UK Prime Minister Rishi Sunak spent more than €500,000 of taxpayers’ money on private jets in just over a week last year, according to The Guardian.
The UK government spent just under €108,000 on private jet travel for Rishi Sunak’s attendance at the COP27 summit in Egypt, flying in on 6 November and returning the following day, the newspaper said.
A week later, he set off on a round trip to the G20 summit in Bali, Indonesia, at a cost of over €340,000.
Mr Sunak’s Latvia and Estonia trip in December incurred travel costs of €62,498, with personal costs of €2,500, The Guardian report said.
The Liberal Democrats branded the expenses as a “shocking waste of taxpayers’ money” during the cost-of-living crisis.
“This is a shocking waste of taxpayers’ money at a time when people are struggling to pay their bills. Yet again this Conservative government is completely out of touch,” the tweet said.
This is a shocking waste of taxpayer’s money at a time when most people are struggling to pay their bills or put food on the table.
Yet again this Conservative government is completely out of touch. pic.twitter.com/3BvtyLdhj8
— Liberal Democrats (@LibDems) March 31, 2023
The Downing Street said Mr Sunak’s travel was for “vital meetings with world leaders”.
“The role of the Prime Minister includes holding vital meetings with world leaders during bilateral visits and summits to discuss issues of international importance – including security, defence and trade,” a government spokesperson said.

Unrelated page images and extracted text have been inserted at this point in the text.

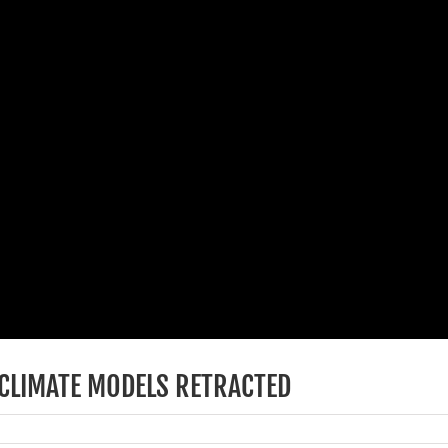
 CLIMATE MODELS RETRACTED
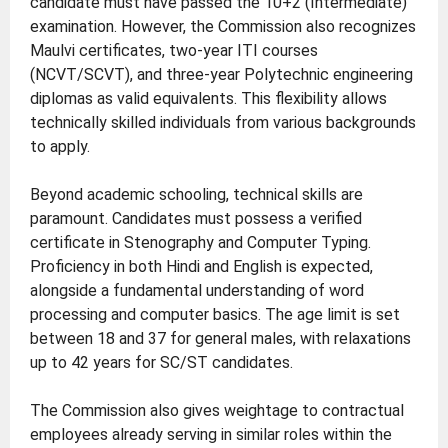
candidate must have passed the 10+2 (Intermediate)
examination. However, the Commission also recognizes
Maulvi certificates, two-year ITI courses
(NCVT/SCVT), and three-year Polytechnic engineering
diplomas as valid equivalents. This flexibility allows
technically skilled individuals from various backgrounds
to apply.
Beyond academic schooling, technical skills are
paramount. Candidates must possess a verified
certificate in Stenography and Computer Typing.
Proficiency in both Hindi and English is expected,
alongside a fundamental understanding of word
processing and computer basics. The age limit is set
between 18 and 37 for general males, with relaxations
up to 42 years for SC/ST candidates.
The Commission also gives weightage to contractual
employees already serving in similar roles within the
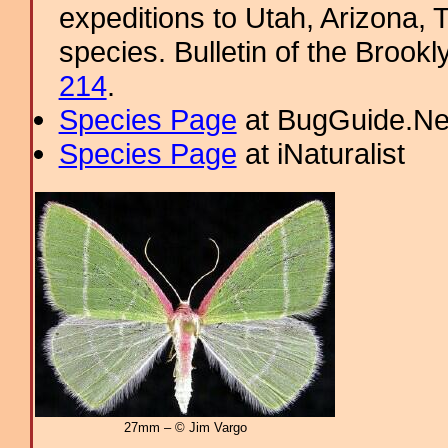
expeditions to Utah, Arizona, 
species. Bulletin of the Brookl
214
.
Species Page
at BugGuide.Ne
Species Page
at iNaturalist
27mm – © Jim Vargo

The UK’s Opposition parties are also piling on the pressure on Prime Minister Rishi Sunak over a recent Budget policy that could allegedly benefit his wife, Akshata Murty, through her business interest in a childcare firm.
Akshata Murty, the daughter of Infosys co-founder Narayana Murthy, is listed as a shareholder in Koru Kids Ltd which is likely to benefit from a new pilot scheme announced in the Spring Budget earlier this month to incentivise people to become childminders.
While 10 Downing Street has stated that Prime Minister Sunak had followed the UK’s ministerial code on the matter, the Opposition has called for further explanations.